Cricket’s fun, initially speaking – Guest Column by Kersi Meher-Homji

Posted by on Saturday, September 16th, 2017 in Cricket

 

 

Kersi Meher-Homji is fascinated by cricketers’ meaningful initials

 

Anindya Dutta’s column The A to Z of the Australian attack… in yesterday’s The Roar is the inspiration behind this story. It involved Australian spinners Ashton Agar and Adam Zampa (A to Z).

 

It made me rummage through many books to find other apt initials. And below are my quirky findings.

 

Did the parents of former New Zealand wicket-keeper WK (Warren Kenneth) Lees have a premonition that their son would one day keep wickets for his country in 21 Tests?

 

Warren (WK) Lees – born to be a wicketkeeper

 

By the same token, the parents of Douglas Robert Jardine, Dayle Robert Hadlee, Geoff Philip Howarth and Malcolm D Marshall must have been disappointed. They probably wanted a Doctor in the house; DRJardine, DR Hadlee, GP Howarth and Marshall MD.

 

DR Jardine probably wounded more souls than he healed

 

But instead of syringes and stethoscopes they ended up with gloves, pads and a pill (ball) too large to swallow! Anyway, DR initials can explain Jardine’s clinical case histories of famous batsmen’s malaise and morbidity!

 

BAG (Bruce Alexander Grenfell) Murray snared catches 21 catches for New Zealand and A (Andy) Flower blossomed for Zimbabwe in 63 Tests.

 

RU Serious played minor cricket for an English county. I can imagine a lively dialogue between Ian (IM) Chappell and RU Serious:

Chappell: “Hi, IM Chappell.”

Serious (introducing himself): “RU Serious.”

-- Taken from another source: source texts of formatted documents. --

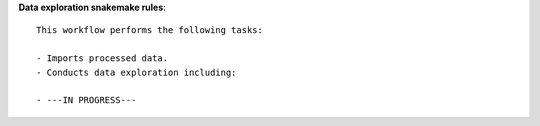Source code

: **Data exploration snakemake rules**::
    
    This workflow performs the following tasks:

    - Imports processed data.
    - Conducts data exploration including:
    
    - ---IN PROGRESS---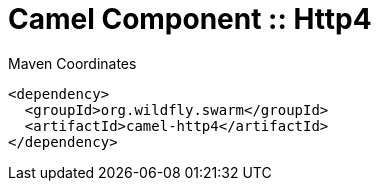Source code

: = Camel Component :: Http4


.Maven Coordinates
[source,xml]
----
<dependency>
  <groupId>org.wildfly.swarm</groupId>
  <artifactId>camel-http4</artifactId>
</dependency>
----


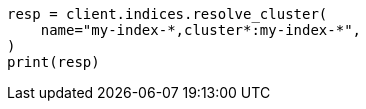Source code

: // This file is autogenerated, DO NOT EDIT
// indices/resolve-cluster.asciidoc:89

[source, python]
----
resp = client.indices.resolve_cluster(
    name="my-index-*,cluster*:my-index-*",
)
print(resp)
----
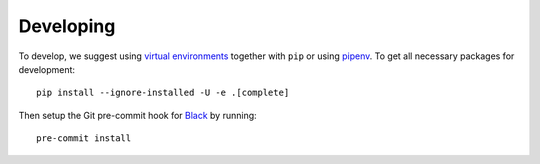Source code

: Developing
==========

To develop, we suggest using `virtual environments <https://virtualenvwrapper.readthedocs.io/en/latest/>`__ together with ``pip`` or using `pipenv <https://pipenv.readthedocs.io/en/latest/>`__. To get all necessary packages for development::

    pip install --ignore-installed -U -e .[complete]

Then setup the Git pre-commit hook for `Black <https://github.com/ambv/black>`__  by running::

    pre-commit install
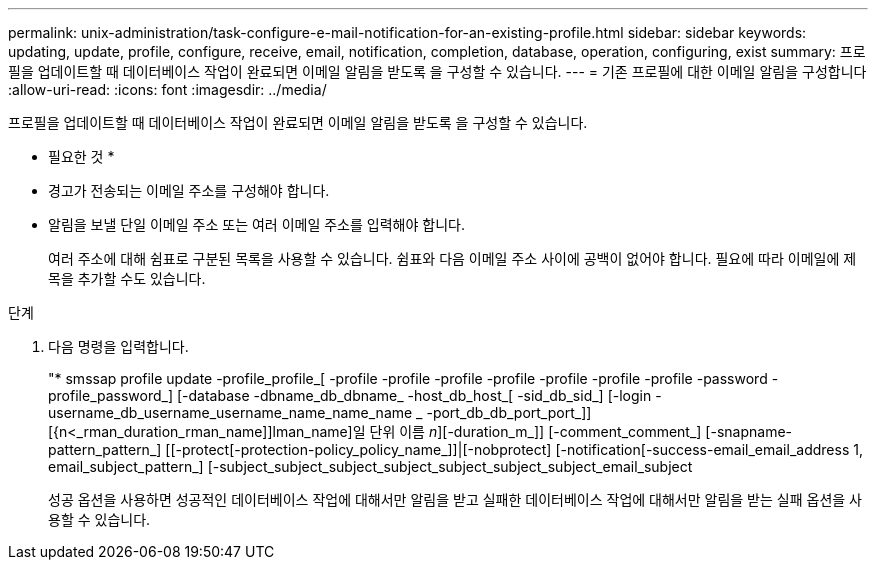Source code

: ---
permalink: unix-administration/task-configure-e-mail-notification-for-an-existing-profile.html 
sidebar: sidebar 
keywords: updating, update, profile, configure, receive, email, notification, completion, database, operation, configuring, exist 
summary: 프로필을 업데이트할 때 데이터베이스 작업이 완료되면 이메일 알림을 받도록 을 구성할 수 있습니다. 
---
= 기존 프로필에 대한 이메일 알림을 구성합니다
:allow-uri-read: 
:icons: font
:imagesdir: ../media/


[role="lead"]
프로필을 업데이트할 때 데이터베이스 작업이 완료되면 이메일 알림을 받도록 을 구성할 수 있습니다.

* 필요한 것 *

* 경고가 전송되는 이메일 주소를 구성해야 합니다.
* 알림을 보낼 단일 이메일 주소 또는 여러 이메일 주소를 입력해야 합니다.
+
여러 주소에 대해 쉼표로 구분된 목록을 사용할 수 있습니다. 쉼표와 다음 이메일 주소 사이에 공백이 없어야 합니다. 필요에 따라 이메일에 제목을 추가할 수도 있습니다.



.단계
. 다음 명령을 입력합니다.
+
"* smssap profile update -profile_profile_[ -profile -profile -profile -profile -profile -profile -profile -password -profile_password_] [-database -dbname_db_dbname_ -host_db_host_[ -sid_db_sid_] [-login -username_db_username_username_name_name_name _ -port_db_db_port_port_]] [{n<_rman_duration_rman_name]]lman_name]일 단위 이름 _n_][-duration_m_]] [-comment_comment_] [-snapname-pattern_pattern_] [[-protect[-protection-policy_policy_name_]]|[-nobprotect] [-notification[-success-email_email_address 1, email_subject_pattern_] [-subject_subject_subject_subject_subject_subject_subject_email_subject

+
성공 옵션을 사용하면 성공적인 데이터베이스 작업에 대해서만 알림을 받고 실패한 데이터베이스 작업에 대해서만 알림을 받는 실패 옵션을 사용할 수 있습니다.


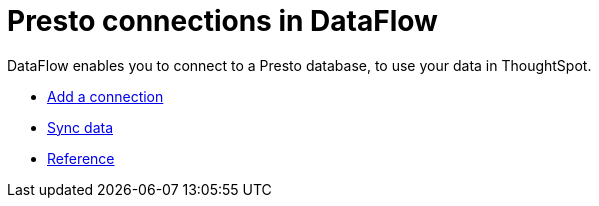 = Presto connections in DataFlow
:last_updated: 07/7/2020
:experimental:
:linkattrs:
:page-aliases: /data-integrate/dataflow/dataflow-presto.adoc
:description: DataFlow enables you to connect to a Presto database, to use your data in ThoughtSpot.



DataFlow enables you to connect to a Presto database, to use your data in ThoughtSpot.

* xref:dataflow-presto-add.adoc[Add a connection]
* xref:dataflow-presto-sync.adoc[Sync data]
* xref:dataflow-presto-reference.adoc[Reference]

An annoyed Chappell: “What do you mean. Of course, I’m serious.”

 

One of the best wicket-keepers in the history of cricket was England’s Les Ethelbert George Ames. Thus his initials were LEG and on the field his legs were always padded – behind or in front of wickets.

 

Les Ames whose ‘LEG’ was always padded

 

Another English wicket-keeper also had meaningful initials!  Ever wondered why Alan Knott did his on-field stretching and gymnastics? His initials are Alan Philip Eric, APE for short. No racism intended!

 

Stodgy English batsman Douglas had four initials JWHT (John William Henry Tyler). He is remembered as Johnny Won’t Hit Today.

 

JWHT Douglas hit more when he was Boxing than Batting

 

 

Now from meaningful to lengthy initials:

 

Sri Lankan cricketers are known for their lengthy initials. In Test cricket, UWMBCA (Uda Walawee Mahim Bandaralage Chanaka Asanga) Welegedera perhaps holds a record in having most initials.

 

But at first-class level, this “record” pales into insignificance. A Sri Lankan cricketer Amunugama has 10 initials, ARRAPWRRKB, according to Wisden 2004. Here is the full name of our quirky record-holder: Amunugama Rajapakse Rajakaruna Abeykoon Panditha Wasalamudiyanse Ralahamilage Ranjith Krishantha Bandara.

 

Friends and scorers called him Ranjith. In 1990-91, Wisden reported him taking 12 for 91 for Tamil Union v. Sebastianites. But then he had only three initials. Every year he seemed to add an initial. Not that the weight of initials blunted his off-spin. Ranjith represented Kurunegala Youth at FTZ Sports Complex, Katunayake in Sri Lanka on 14 and 15 February 2003 and captured 4 for 39 and 4 for 34 against Antonians as his team won by an innings.

 

Second on the list of most initials on the first-class scene is – you guessed it – also a Sri Lankan, AKTDGLAS deSilva, only eight initials!

 

Learned readers of Cricket Writer are welcome to add to my list.

 

 

7 responses to “Cricket’s fun, initially speaking – Guest Column by Kersi Meher-Homji”

  1. Chinmoy Jena says:

    Can I add just another initial if considered relevant? Michael Colin Cowdrey was initalled thus as his father Ernest Cowdrey wanted his son to play for MCC which he himself could not do. His dream certainly was fulfilled when his son led the MCC side later.

  2. Ritesh says:

    Nice piece

  3. Anindya Dutta says:

    A couple of offline additions for you Kersi:

    Prakash Dharmarajan says :SCG McGill is quite a good one too.

    Anindya Roychoudhury says: In the list of famous “doctors”, did we miss our very own Dilip Rasiklal?